**Given records:**
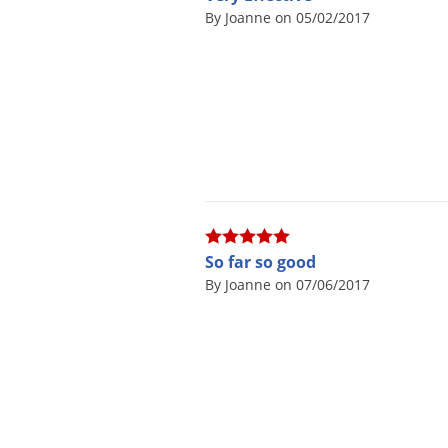
By Joanne on 05/02/2017
So far so good
By Joanne on 07/06/2017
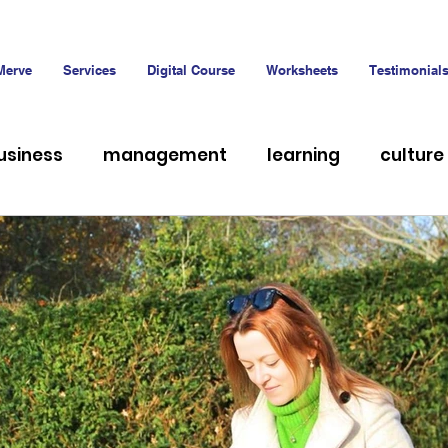
Merve
Services
Digital Course
Worksheets
Testimonial
usiness
management
learning
culture
hiring
Talent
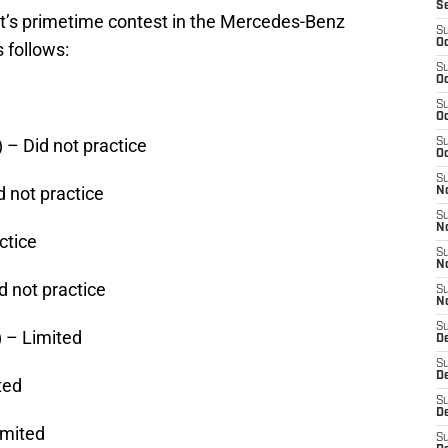
S
t’s primetime contest in the Mercedes-Benz
S
Oc
 follows:
S
Oc
S
Oc
 – Did not practice
S
Oc
S
 not practice
N
S
N
ctice
S
N
d not practice
S
N
S
 – Limited
D
S
D
ted
S
De
imited
S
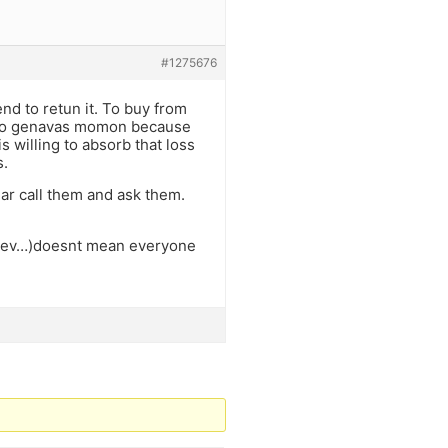
#1275676
nd to retun it. To buy from
 also genavas momon because
 willing to absorb that loss
s.
ear call them and ask them.
ganev…)doesnt mean everyone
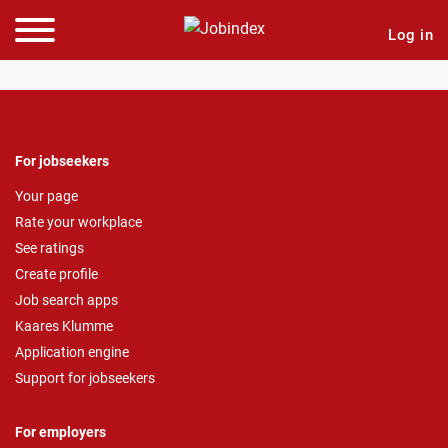
Log in
For jobseekers
Your page
Rate your workplace
See ratings
Create profile
Job search apps
Kaares Klumme
Application engine
Support for jobseekers
For employers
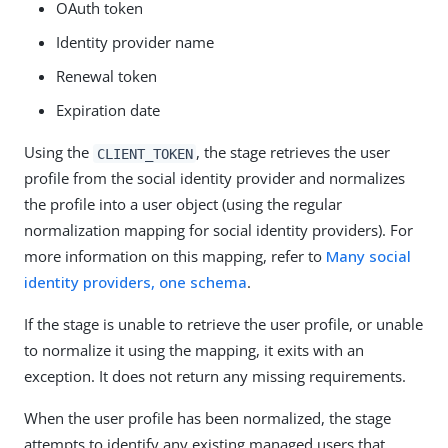
OAuth token
Identity provider name
Renewal token
Expiration date
Using the
, the stage retrieves the user
CLIENT_TOKEN
profile from the social identity provider and normalizes
the profile into a user object (using the regular
normalization mapping for social identity providers). For
more information on this mapping, refer to
Many social
identity providers, one schema
.
If the stage is unable to retrieve the user profile, or unable
to normalize it using the mapping, it exits with an
exception. It does not return any missing requirements.
When the user profile has been normalized, the stage
attempts to identify any existing managed users that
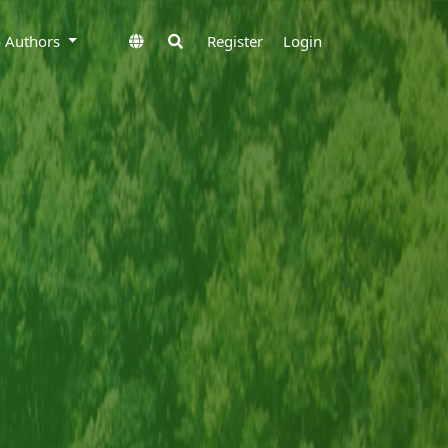
to Authors
Register
Login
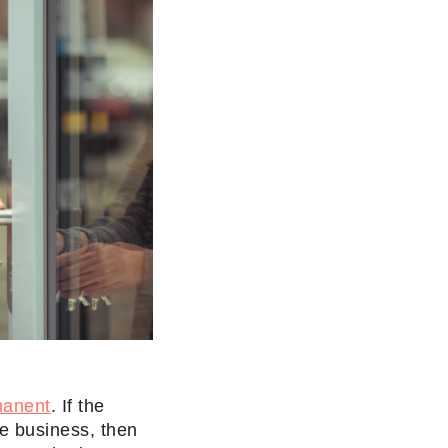
manent
. If the
he business, then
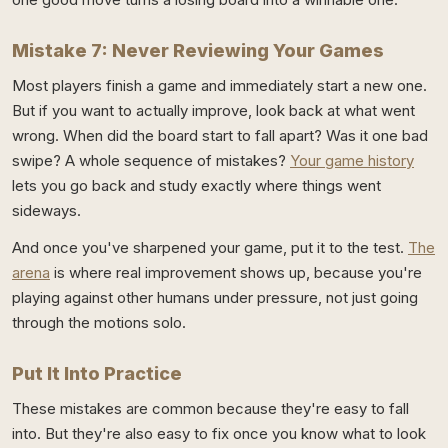
Mistake 7: Never Reviewing Your Games
Most players finish a game and immediately start a new one.
But if you want to actually improve, look back at what went
wrong. When did the board start to fall apart? Was it one bad
swipe? A whole sequence of mistakes?
Your game history
lets you go back and study exactly where things went
sideways.
And once you've sharpened your game, put it to the test.
The
arena
is where real improvement shows up, because you're
playing against other humans under pressure, not just going
through the motions solo.
Put It Into Practice
These mistakes are common because they're easy to fall
into. But they're also easy to fix once you know what to look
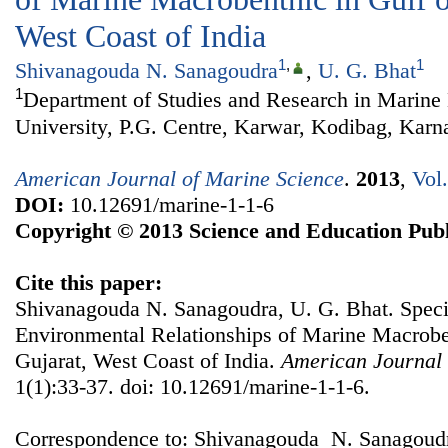
West Coast of India
1
,
1
Shivanagouda N. Sanagoudra
,
U. G. Bhat
1
Department of Studies and Research in Marine
University, P.G. Centre, Karwar, Kodibag, Karna
American Journal of Marine Science
.
2013
,
Vol
DOI:
10.12691/marine-1-1-6
Copyright © 2013 Science and Education Publ
Cite this paper:
Shivanagouda N. Sanagoudra, U. G. Bhat. Speci
Environmental Relationships of Marine Macroben
Gujarat, West Coast of India.
American Journal 
1(1):33-37. doi: 10.12691/marine-1-1-6.
Correspondence to: Shivanagouda N. Sanagoudr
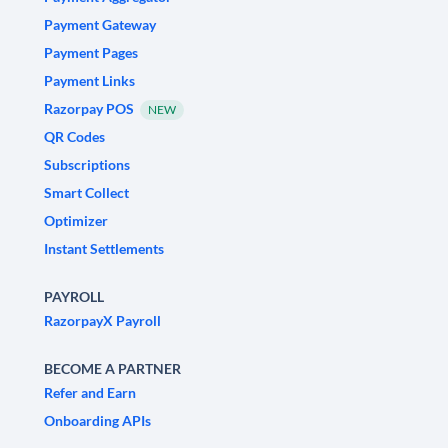
Payment Gateway
Payment Pages
Payment Links
Razorpay POS
NEW
QR Codes
Subscriptions
Smart Collect
Optimizer
Instant Settlements
PAYROLL
RazorpayX Payroll
BECOME A PARTNER
Refer and Earn
Onboarding APIs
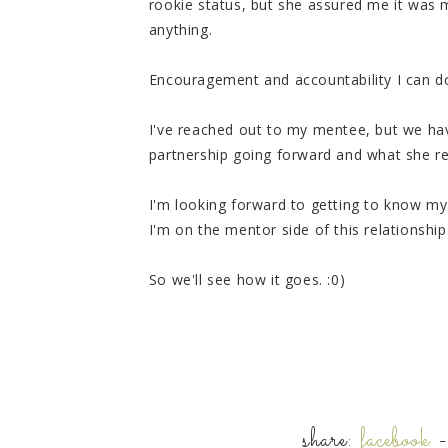
rookie status, but she assured me it was
anything.
Encouragement and accountability I can d
I've reached out to my mentee, but we hav
partnership going forward and what she re
I'm looking forward to getting to know my 
I'm on the mentor side of this relationshi
So we'll see how it goes. :0)
share:
facebook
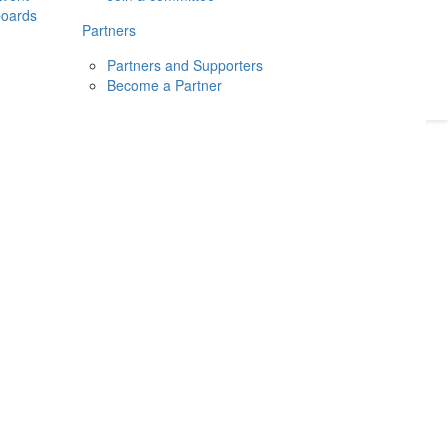
boards
Donate
2026
Login
Partners
Partners and Supporters
Become a Partner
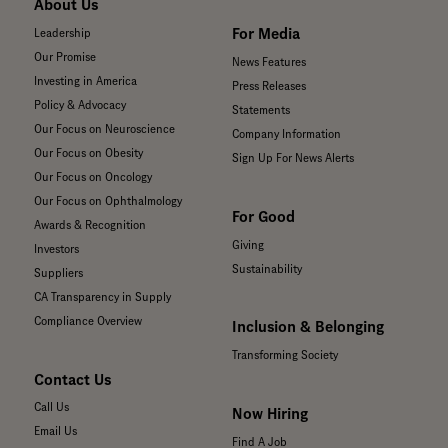
About Us
For Media
Leadership
Our Promise
News Features
Investing in America
Press Releases
Policy & Advocacy
Statements
Our Focus on Neuroscience
Company Information
Our Focus on Obesity
Sign Up For News Alerts
Our Focus on Oncology
Our Focus on Ophthalmology
For Good
Awards & Recognition
Giving
Investors
Sustainability
Suppliers
CA Transparency in Supply
Compliance Overview
Inclusion & Belonging
Transforming Society
Contact Us
Call Us
Now Hiring
Email Us
Find A Job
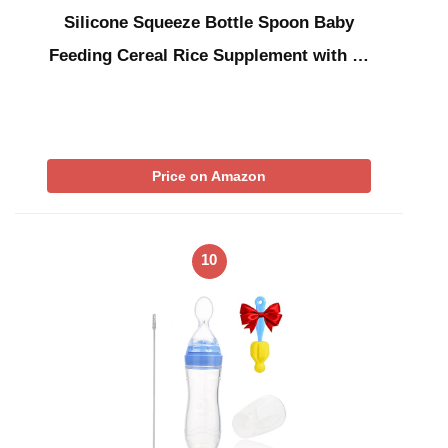
Silicone Squeeze Bottle Spoon Baby
Feeding Cereal Rice Supplement with …
Price on Amazon
10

**Task:** Pick out every line of the records that contains the word "going". Treat uppercase and lowercase letters as distinct.

**Reply to the task:**
playing against other humans under pressure, not just going
partnership going forward and what she re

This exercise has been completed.